TASK INPUTS ::
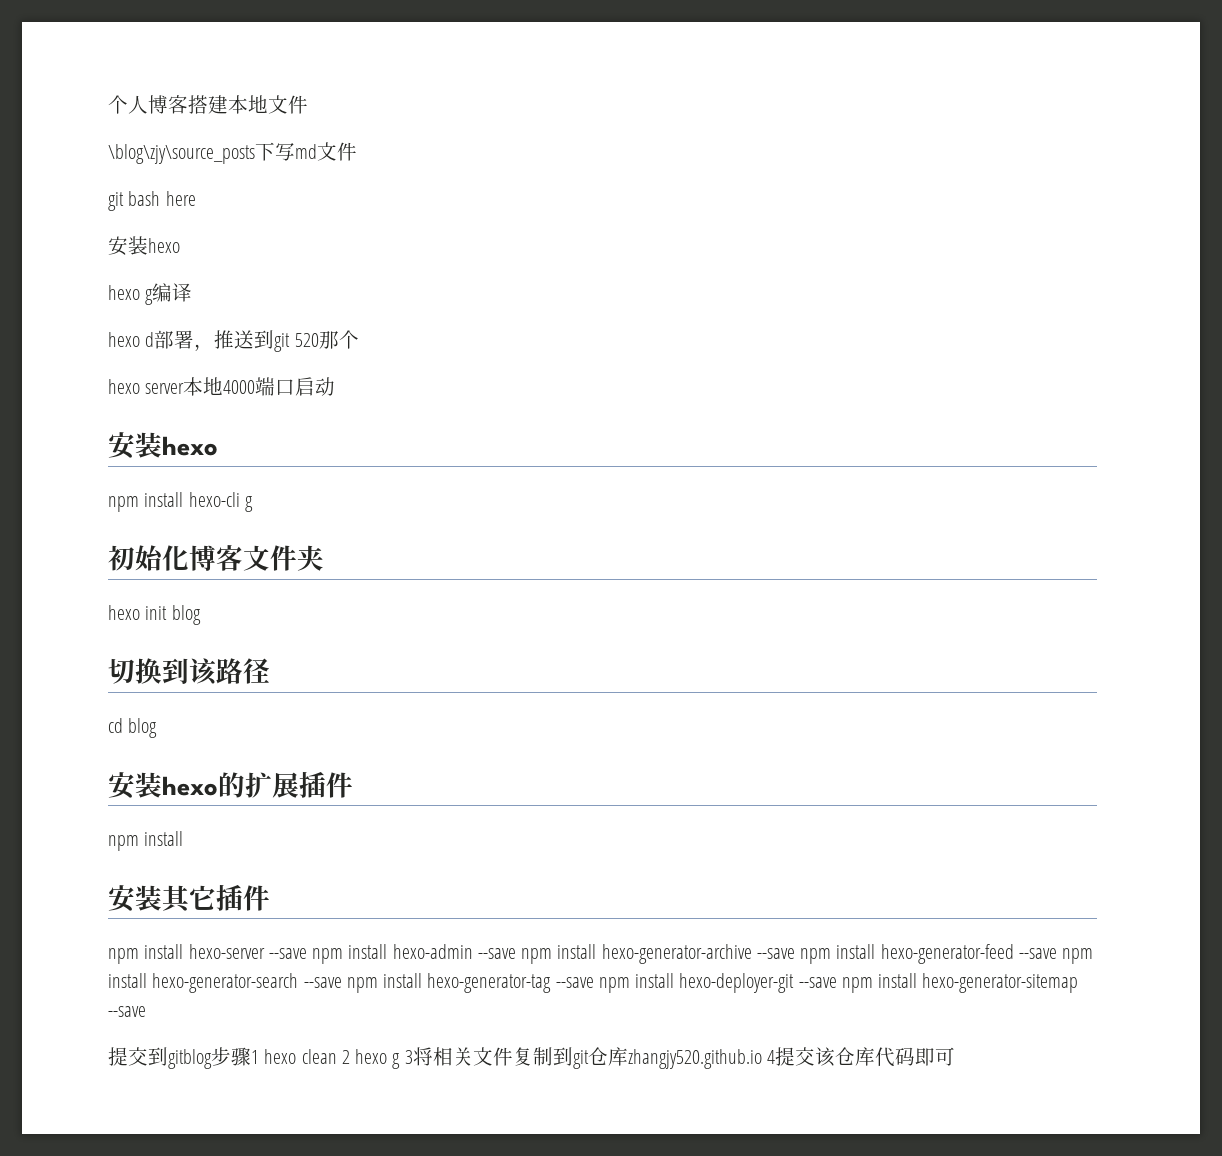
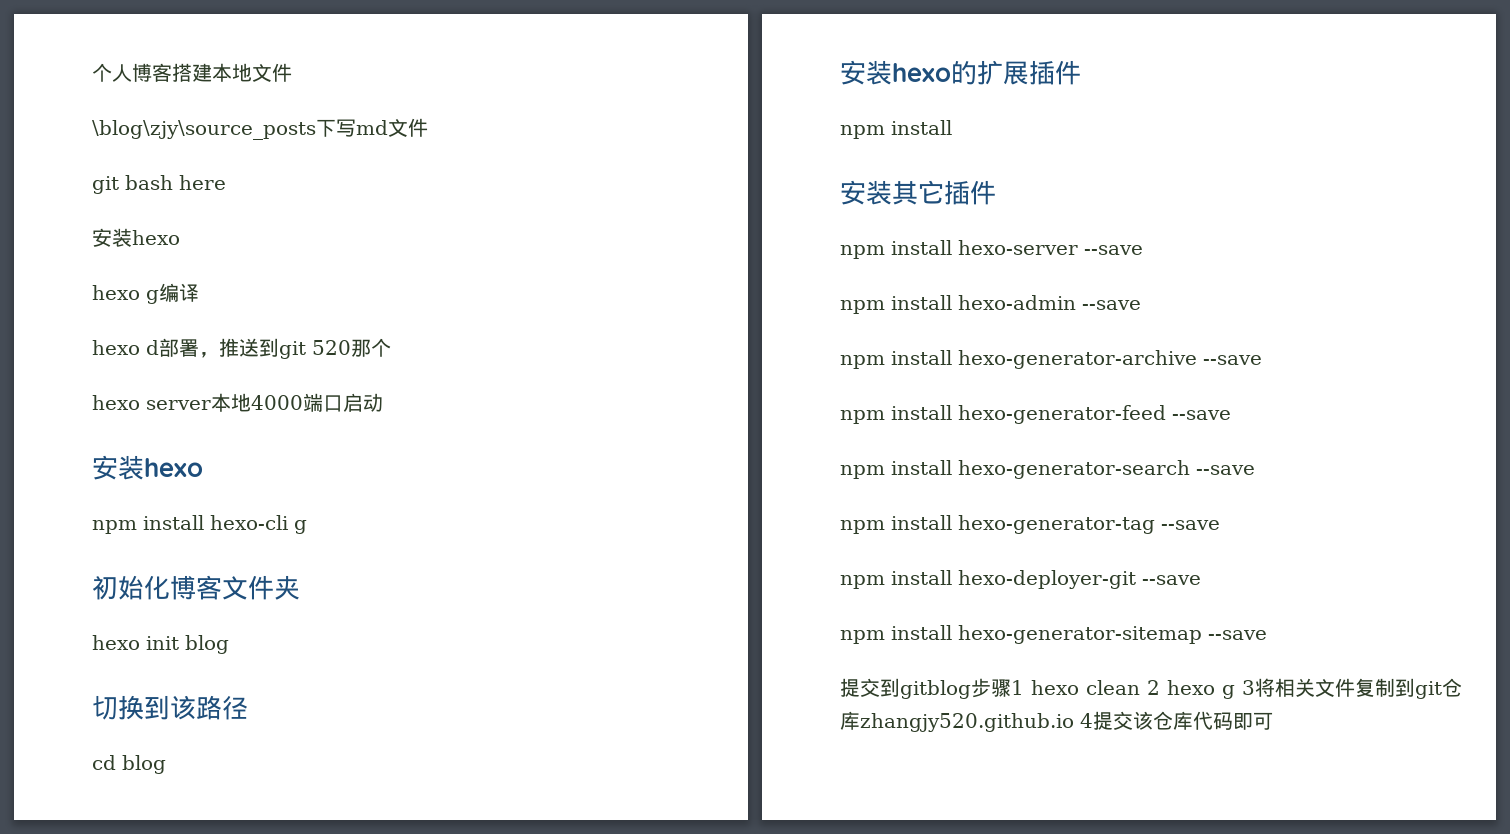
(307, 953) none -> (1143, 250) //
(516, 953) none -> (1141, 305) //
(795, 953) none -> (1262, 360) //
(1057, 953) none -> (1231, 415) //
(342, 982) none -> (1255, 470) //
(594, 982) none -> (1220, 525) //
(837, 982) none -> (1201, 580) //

...

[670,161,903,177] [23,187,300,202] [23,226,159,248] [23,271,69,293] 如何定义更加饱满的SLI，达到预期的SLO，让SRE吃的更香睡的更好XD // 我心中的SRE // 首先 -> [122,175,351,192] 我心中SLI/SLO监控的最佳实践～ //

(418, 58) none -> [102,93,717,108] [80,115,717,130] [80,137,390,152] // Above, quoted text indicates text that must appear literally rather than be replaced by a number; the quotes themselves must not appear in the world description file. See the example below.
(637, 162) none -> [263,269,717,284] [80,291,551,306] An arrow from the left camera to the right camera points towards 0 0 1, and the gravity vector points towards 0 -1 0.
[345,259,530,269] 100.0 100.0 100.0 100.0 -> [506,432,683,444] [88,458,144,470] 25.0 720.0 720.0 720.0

TASK REQUIREMENTS ::
Go to the line in the material above that contains "(637, 162) none" and copy exactly from there through the line that contains "[345,259,530,269] 100.0 100.0", stopping after it.

OUTPUT FOR THIS TASK ::
(637, 162) none -> [263,269,717,284] [80,291,551,306] An arrow from the left camera to the right camera points towards 0 0 1, and the gravity vector points towards 0 -1 0.
[345,259,530,269] 100.0 100.0 100.0 100.0 -> [506,432,683,444] [88,458,144,470] 25.0 720.0 720.0 720.0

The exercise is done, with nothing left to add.